[DATA FOR ANALYSIS Boundary: Start]
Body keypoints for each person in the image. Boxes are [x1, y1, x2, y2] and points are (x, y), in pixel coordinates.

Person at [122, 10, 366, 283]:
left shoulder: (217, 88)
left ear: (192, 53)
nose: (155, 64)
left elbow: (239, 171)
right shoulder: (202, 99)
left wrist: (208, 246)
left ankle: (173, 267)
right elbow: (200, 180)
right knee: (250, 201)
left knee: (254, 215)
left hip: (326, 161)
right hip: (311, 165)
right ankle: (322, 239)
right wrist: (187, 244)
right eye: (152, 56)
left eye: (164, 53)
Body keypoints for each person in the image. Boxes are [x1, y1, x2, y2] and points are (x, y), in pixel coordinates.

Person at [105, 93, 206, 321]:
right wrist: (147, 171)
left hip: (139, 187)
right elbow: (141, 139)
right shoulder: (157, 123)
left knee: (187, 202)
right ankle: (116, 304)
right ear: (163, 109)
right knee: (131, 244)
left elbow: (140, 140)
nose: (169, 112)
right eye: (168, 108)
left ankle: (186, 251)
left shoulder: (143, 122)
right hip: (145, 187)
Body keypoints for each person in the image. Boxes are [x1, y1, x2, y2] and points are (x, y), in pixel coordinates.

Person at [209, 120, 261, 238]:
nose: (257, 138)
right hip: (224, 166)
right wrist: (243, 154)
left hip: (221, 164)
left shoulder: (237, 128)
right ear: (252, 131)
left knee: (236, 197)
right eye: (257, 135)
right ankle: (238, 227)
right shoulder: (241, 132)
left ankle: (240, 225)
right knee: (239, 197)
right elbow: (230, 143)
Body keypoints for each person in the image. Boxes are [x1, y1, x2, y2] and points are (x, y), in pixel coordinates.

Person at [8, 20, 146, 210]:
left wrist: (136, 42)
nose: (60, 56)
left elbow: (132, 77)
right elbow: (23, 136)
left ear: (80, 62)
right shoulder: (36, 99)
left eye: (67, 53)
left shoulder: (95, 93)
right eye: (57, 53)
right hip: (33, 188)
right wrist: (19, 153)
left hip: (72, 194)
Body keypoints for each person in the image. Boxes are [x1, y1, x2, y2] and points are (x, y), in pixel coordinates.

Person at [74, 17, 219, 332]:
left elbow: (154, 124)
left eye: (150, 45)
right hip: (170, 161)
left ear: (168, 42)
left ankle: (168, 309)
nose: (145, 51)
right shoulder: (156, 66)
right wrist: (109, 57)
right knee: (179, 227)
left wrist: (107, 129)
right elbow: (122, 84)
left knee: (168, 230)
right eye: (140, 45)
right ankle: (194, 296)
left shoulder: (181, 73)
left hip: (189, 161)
[DATA FOR ANALYSIS Boundary: End]
TASK TO CARRY OUT:
Look through the material and find each line that includes "elbow", then copy it.

EXERCISE RESULT:
left elbow: (239, 171)
right elbow: (200, 180)
right elbow: (141, 139)
left elbow: (140, 140)
right elbow: (230, 143)
left elbow: (132, 77)
right elbow: (23, 136)
left elbow: (154, 124)
right elbow: (122, 84)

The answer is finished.